[STUDY TEXT Boundary: Start]
Michael Serke was a shadow of his former self when Luis F. Angel, MD, first met him on June 16, 2022.
Serke had lost 100 pounds from his 6-foot, 220-pound frame. He relied on extracorporeal membrane oxygenation (ECMO), a life-support device, to breathe. When he spoke, his words came out in gasps.
Just six months before, Serke had been an active, 38-year-old father of three young children. But in December 2021, he tested positive for COVID-19. Within a week, he was in an ambulance and heading to the hospital, struggling to breathe. Ten days later, Serke was placed on a ventilator, and later ECMO, and put into a medically induced coma.
When Dr. Angel, the medical director of lung transplantation at the NYU Langone Transplant Institute, got the call requesting a consult at Yale New Haven Hospital, he got in his car and drove to Connecticut. There was still a chance Serke’s lungs could recover, so Dr. Angel advised weaning him off ECMO and mechanical ventilation. “If the lungs can recover enough to avoid a lung transplant, that’s the best alternative,” Dr. Angel says.
Initially, the strategy worked. Serke was taken off ECMO completely within two weeks, with reduced ventilator support. A month later, he was transferred to a Connecticut rehabilitation hospital. Still, taking short daily walks down the hallway there required supplemental oxygen and more effort than Serke could muster. “The physical therapist kept urging me to get up and move more and I kept saying, ‘I can’t breathe,’” Serke says. “My lungs felt like a container of phlegm.”
Then came a desperate night when he struggled to breathe after one of his lungs collapsed. Serke was convinced he had only one hope of ever going home to his family again: Dr. Angel.
“That’s when I gave the rehabilitation hospital Dr. Angel’s phone number,” Serke says. “I just knew I was never going to leave the hospital unless I got a lung transplant.”
A Spot on the Transplant List Renews Hope
NYU Langone is ranked top in the nation for excellent transplant survival, fast transplant rates, and low mortality. “Because of our expertise and experience with so many COVID-19 patients at NYU Langone, I often traveled to surrounding hospitals to offer recommendations for treating their patients with COVID who are in critical condition who may qualify for a lung transplant,” Dr. Angel says.
“It was such a good feeling knowing somebody else was out there who could help potentially solve my problem, which was my failing lungs,” Serke says.
During Serke’s evaluation for a lung transplant at NYU Langone, Dr. Angel and the transplant team made a new discovery: Not only had the COVID-19 virus scarred Serke’s lungs beyond repair, it had also damaged his liver.
“Inflammation from the COVID-19 virus can damage the arteries around the bile ducts, and the bile ducts just die,” says Karim J. Halazun, MD, surgical director of NYU Langone’s Liver Care and Transplant Program. This process is known as COVID cholangiopathy.
[STUDY TEXT Boundary: End]
[RECORDED INFORMATION Boundary: Start]
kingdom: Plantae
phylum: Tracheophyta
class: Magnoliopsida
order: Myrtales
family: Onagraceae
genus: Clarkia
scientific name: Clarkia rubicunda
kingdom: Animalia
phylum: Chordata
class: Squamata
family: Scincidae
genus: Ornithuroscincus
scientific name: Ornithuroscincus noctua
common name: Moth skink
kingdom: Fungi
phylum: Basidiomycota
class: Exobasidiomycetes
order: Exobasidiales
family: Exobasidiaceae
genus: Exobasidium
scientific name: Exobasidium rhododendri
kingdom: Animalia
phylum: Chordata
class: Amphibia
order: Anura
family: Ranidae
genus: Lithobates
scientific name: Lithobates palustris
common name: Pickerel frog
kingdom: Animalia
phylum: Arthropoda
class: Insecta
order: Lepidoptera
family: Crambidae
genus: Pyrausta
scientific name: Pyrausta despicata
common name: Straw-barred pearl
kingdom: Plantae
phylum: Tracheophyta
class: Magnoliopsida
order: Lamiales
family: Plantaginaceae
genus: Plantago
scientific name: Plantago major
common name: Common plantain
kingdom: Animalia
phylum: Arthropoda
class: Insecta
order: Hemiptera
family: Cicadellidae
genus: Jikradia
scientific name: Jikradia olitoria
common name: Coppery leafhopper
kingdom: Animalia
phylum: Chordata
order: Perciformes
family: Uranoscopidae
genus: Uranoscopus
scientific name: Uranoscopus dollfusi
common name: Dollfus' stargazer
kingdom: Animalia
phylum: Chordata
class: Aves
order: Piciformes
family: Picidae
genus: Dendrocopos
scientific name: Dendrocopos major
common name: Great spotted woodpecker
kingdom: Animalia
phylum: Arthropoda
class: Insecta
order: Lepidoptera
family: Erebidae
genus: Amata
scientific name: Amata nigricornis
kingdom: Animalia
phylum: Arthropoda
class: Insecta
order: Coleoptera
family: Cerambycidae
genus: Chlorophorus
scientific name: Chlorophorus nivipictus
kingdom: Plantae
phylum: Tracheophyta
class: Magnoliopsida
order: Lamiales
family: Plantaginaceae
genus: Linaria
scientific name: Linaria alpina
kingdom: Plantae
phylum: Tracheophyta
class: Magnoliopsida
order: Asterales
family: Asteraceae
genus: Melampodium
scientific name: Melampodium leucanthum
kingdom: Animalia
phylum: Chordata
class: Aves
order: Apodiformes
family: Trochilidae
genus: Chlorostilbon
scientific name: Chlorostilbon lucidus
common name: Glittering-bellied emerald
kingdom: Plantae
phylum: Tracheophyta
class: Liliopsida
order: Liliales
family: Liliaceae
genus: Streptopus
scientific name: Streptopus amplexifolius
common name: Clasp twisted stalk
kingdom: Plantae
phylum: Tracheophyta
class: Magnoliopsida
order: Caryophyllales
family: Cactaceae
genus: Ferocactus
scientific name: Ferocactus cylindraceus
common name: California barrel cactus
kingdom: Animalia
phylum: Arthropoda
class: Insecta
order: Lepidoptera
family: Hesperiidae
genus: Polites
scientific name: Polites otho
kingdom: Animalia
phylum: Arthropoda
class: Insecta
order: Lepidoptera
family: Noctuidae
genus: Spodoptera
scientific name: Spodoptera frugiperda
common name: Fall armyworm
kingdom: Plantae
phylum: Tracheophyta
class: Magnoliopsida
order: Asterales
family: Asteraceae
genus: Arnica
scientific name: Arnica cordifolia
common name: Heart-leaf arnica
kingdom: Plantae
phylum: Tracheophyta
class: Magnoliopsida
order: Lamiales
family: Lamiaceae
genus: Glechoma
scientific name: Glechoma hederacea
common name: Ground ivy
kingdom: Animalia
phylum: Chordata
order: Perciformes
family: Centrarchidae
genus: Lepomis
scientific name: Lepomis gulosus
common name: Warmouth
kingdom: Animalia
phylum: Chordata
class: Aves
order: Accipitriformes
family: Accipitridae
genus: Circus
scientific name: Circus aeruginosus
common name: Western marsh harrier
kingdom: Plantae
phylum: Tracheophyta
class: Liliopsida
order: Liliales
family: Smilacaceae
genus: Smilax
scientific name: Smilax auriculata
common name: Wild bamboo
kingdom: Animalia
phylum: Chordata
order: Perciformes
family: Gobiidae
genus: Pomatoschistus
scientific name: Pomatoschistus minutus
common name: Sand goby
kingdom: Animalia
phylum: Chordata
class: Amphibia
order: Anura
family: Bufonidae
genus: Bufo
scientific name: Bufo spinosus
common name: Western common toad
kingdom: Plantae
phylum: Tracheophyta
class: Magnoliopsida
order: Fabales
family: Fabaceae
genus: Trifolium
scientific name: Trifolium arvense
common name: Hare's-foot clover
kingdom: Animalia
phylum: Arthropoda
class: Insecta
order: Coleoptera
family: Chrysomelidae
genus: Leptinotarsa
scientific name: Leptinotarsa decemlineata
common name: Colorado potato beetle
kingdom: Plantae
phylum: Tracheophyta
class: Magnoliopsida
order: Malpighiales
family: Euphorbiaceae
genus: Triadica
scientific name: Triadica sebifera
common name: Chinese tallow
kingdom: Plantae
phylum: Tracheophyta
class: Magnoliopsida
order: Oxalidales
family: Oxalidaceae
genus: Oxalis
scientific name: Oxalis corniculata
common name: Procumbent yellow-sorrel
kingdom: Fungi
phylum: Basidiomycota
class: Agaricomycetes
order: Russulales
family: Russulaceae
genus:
[RECORDED INFORMATION Boundary: End]
EXERCISE PROMPT: In the article about Michael Serke, write out the passage starting at "Then came a" and ending at "again: Dr. Angel.", swapping "family" for "children". The records are separate material with no connection to the article.

ANSWER SECTION:
Then came a desperate night when he struggled to breathe after one of his lungs collapsed. Serke was convinced he had only one hope of ever going home to his children again: Dr. Angel.